28 Şubat postmodern darbesine ilişkin emekli generaller Çetin Doğan ve Çevik Bir’in de aralarında bulunduğu 103 sanığın, “Türkiye Cumhuriyeti Hükümetini cebren devirmeye, düşürmeye iştirak” suçundan yargılandığı davanın 89. duruşması dün görüldü. Dönemin Doğru Yol Partisi (DYP) Genel Başkanı ve Başbakan Yardımcısı Tansu Çiller, Ankara 5. Ağır Ceza Mahkemesi’nde görülen davaya İstanbul’dan telekonferans sistemiyle bağlandı.

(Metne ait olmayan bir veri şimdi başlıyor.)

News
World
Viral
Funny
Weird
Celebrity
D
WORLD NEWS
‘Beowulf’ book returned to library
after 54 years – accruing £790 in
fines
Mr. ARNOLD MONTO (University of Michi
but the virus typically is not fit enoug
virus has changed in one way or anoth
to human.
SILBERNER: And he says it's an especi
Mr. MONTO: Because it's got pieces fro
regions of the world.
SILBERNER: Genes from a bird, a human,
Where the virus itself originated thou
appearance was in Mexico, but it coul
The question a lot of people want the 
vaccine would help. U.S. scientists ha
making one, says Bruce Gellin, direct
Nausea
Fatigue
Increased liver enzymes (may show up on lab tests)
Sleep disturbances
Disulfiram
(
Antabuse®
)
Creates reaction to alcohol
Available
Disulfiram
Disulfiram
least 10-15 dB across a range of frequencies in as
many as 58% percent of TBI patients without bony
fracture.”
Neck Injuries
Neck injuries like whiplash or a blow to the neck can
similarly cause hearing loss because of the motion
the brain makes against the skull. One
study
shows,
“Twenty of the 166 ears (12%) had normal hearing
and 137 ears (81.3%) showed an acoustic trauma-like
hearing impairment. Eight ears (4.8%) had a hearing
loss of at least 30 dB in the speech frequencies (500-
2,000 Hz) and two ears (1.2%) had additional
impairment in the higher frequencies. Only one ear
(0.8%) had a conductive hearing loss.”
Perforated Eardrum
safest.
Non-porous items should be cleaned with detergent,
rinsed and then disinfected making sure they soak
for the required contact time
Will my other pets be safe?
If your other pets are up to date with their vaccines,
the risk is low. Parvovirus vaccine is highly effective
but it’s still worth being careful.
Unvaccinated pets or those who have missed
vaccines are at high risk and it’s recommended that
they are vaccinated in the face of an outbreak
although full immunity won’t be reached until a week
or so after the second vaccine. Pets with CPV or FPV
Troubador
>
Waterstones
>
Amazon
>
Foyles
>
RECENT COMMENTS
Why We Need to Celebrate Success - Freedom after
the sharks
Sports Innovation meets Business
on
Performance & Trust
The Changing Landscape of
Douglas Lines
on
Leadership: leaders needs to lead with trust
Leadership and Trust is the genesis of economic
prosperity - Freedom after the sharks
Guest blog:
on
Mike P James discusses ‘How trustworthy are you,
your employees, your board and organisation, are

Daha önce de aynı dava kapsamında İstanbul Çağlayan Adliyesi’ne giderek talimatla “mağdur-tanık” sıfatıyla ifade veren Çiller, “28 Şubat bir darbedir. Belki alışılmış bir darbe değildir, postmodern darbedir de diyebiliriz. Bir koalisyon eliyle icra edilmiştir. Bu koalisyonda çeşitli toplum kesitleri vardır. Bu koalisyonda Türk Silahlı Kuvvetleri personeli, meyda, yargı üyeleri, sendikalar, sivil toplum örgütleri ve dış odaklar vardır. Hükümeti düşürmeye yönelik bir plan çerçevesinde korku, baskı ve şiddetle hükümeti yok etmeye yönelik bir harekettir” diye konuştu.

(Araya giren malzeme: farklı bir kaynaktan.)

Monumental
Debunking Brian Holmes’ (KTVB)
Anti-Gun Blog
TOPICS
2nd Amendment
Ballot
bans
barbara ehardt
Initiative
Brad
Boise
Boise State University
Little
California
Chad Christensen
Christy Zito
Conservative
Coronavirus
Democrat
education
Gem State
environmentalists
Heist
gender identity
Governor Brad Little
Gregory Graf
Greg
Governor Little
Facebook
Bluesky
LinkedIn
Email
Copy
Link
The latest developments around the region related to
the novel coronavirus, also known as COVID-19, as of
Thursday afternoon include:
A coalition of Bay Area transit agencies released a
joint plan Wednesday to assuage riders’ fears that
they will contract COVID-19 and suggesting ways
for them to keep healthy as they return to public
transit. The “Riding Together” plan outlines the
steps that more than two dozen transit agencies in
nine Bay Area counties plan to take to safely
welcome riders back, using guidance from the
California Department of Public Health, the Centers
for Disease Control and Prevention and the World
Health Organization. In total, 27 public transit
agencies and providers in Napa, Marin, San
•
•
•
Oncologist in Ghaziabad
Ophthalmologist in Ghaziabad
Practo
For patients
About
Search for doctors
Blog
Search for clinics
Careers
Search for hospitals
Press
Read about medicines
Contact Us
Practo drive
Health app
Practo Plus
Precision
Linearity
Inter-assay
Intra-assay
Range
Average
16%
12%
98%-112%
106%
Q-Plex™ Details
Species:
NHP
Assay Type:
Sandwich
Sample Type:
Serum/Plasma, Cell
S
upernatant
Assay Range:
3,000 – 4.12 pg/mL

Türk tarihinin hafızasına ‘ipe giden bir Başbakanın hüzünlü bakışının’ fotoğrafının her zaman bir hançer gibi saplı kaldığını dile getiren Çiller, “Siyasetçinin şuuruna da bu fotoğraf saplıdır. Bütün topluma dehşet salmıştır. 28 Şubat bu dehşet refleksinin üstüne inşa edilmiştir. REFAHYOL hükümetinin kurulma sürecinde çeşitli baskılarla karşı karşıya kaldık. 293 milletvekili sayımız bir anda 278’e düşürüldü. Bu süreçte DYP parçalanma sürecine sokuldu. Bu hükümet Türkiye’nin uzlaşması için önemli bir fırsattı. Ülkenin devletle millet arasındaki çekişmesine, milletin bölünmüşlüğüne son verebilirdi. Bunu önemli bir fırsat olarak görmüştüm. Ama ne yazık ki bu fırsat kaçırıldı” dedi.

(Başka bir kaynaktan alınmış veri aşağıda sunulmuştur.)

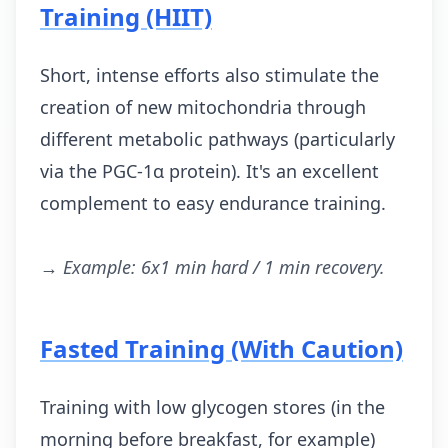
Training (HIIT)
Short, intense efforts also stimulate the
creation of new mitochondria through
different metabolic pathways (particularly
via the PGC-1α protein). It's an excellent
complement to easy endurance training.
→ Example: 6x1 min hard / 1 min recovery.
Fasted Training (With Caution)
Training with low glycogen stores (in the
morning before breakfast, for example)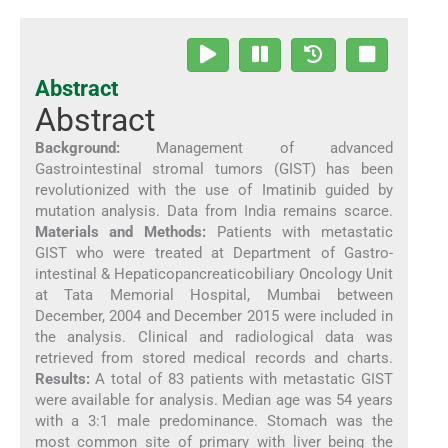
Abstract
Abstract
Background:
Management of advanced
Gastrointestinal stromal tumors (GIST) has been
revolutionized with the use of Imatinib guided by
mutation analysis. Data from India remains scarce.
Materials and Methods:
Patients with metastatic
GIST who were treated at Department of Gastro-
intestinal & Hepaticopancreaticobiliary Oncology Unit
at Tata Memorial Hospital, Mumbai between
December, 2004 and December 2015 were included in
the analysis. Clinical and radiological data was
retrieved from stored medical records and charts.
Results:
A total of 83 patients with metastatic GIST
were available for analysis. Median age was 54 years
with a 3:1 male predominance. Stomach was the
most common site of primary with liver being the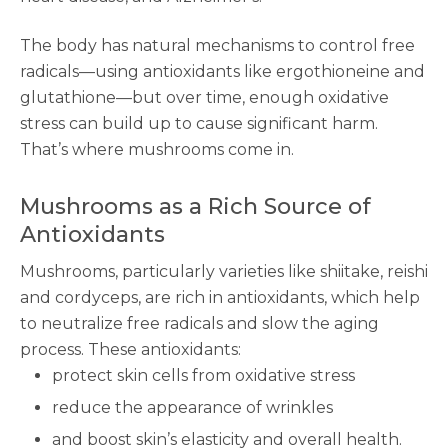
The body has natural mechanisms to control free
radicals—using antioxidants like ergothioneine and
glutathione—but over time, enough oxidative
stress can build up to cause significant harm.
That’s where mushrooms come in.
Mushrooms as a Rich Source of
Antioxidants
Mushrooms, particularly varieties like shiitake, reishi
and cordyceps, are rich in antioxidants, which help
to neutralize free radicals and slow the aging
process. These antioxidants:
protect skin cells from oxidative stress
reduce the appearance of wrinkles
and boost skin’s elasticity and overall health.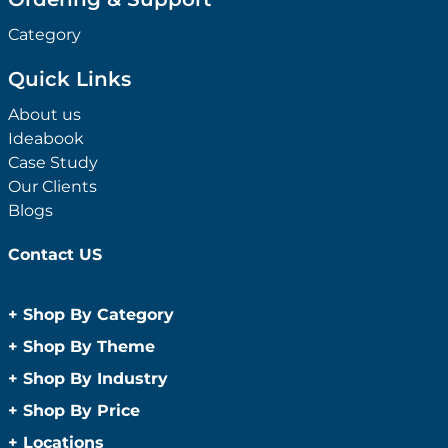
Category
Quick Links
About us
Ideabook
Case Study
Our Clients
Blogs
Contact US
+
Shop By Category
Anti-Bacterial Range
+
Shop By Theme
Promotional Face Masks
Children
+
Shop By Industry
Promotional Sanitisers
Christmas
Automotive
+
Shop By Price
Wipes
Concerts
Construction
Caps and Headwear
Under $1
+
Locations
Conference and Events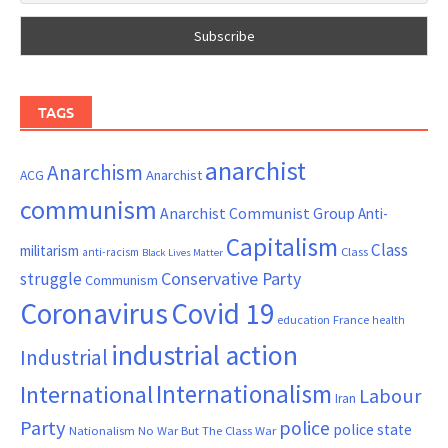
TAGS
anarchist
Anarchism
ACG
Anarchist
communism
Anarchist Communist Group
Anti-
Capitalism
Class
militarism
Class
anti-racism
Black Lives Matter
Conservative Party
struggle
Communism
Coronavirus
Covid 19
France
education
health
industrial action
Industrial
Internationalism
International
Labour
Iran
Party
police
police state
Nationalism
No War But The Class War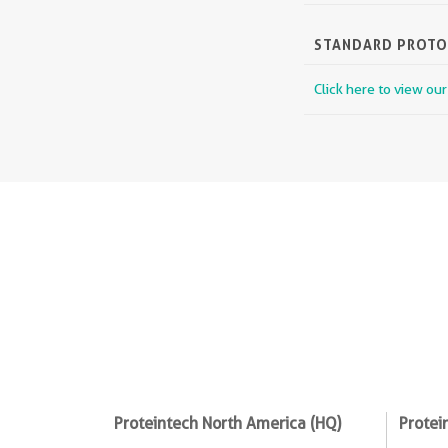
STANDARD PROT
Click here to view ou
Proteintech North America (HQ)
Protei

Dönemin Milli Güvenlik Kurulu toplantısında yaşadıkları sorulan Çiller, daha önce de birçok kez MGK toplantılarına katıldığını belirterek, şunları aktardı: “28 Şubat sürecindeki MGK’da da görünürde bir farklılık yok gibiydi. Ancak vücut dili farklıydı. Başbakan (Erbakan) içeri girdiğinde ayağa kalkmamalar, oturduğu yerden kaykılarak oturanlar. Çeşitli el hareketleri, gülüşmeler, yüzlerdeki alaycı ifadeler, Başbakan Erbakan’ın boncuk boncuk terleyişi... Zaman zaman power point ile bizzat Başbakanı hedef alan, onun konuşmalarını, özel hayatını sorgulayan durumların gösterilmesine şahit oldum. Sözlü olarak belki bir şey bulamazsınız ancak bambaşka bir şeydi.”
Kendisine BÇG belgelerini İçişleri Bakanı olan Meral Akşener’in getirdiğini tekrarlayan Çiller, “Eğer bunlar gerçekten devletin bakanlarıyla koordinasyon şeklinde yapıldıysa niye şaşkınlık içinde İçişleri Bakanı bana getirsin? Dehşet içinde devletin bakanları bana getiriyor. Bunda koordinasyon nerede? Akşener’in getirdiği belgeler ıslak imzalı belgelerdi” dedi.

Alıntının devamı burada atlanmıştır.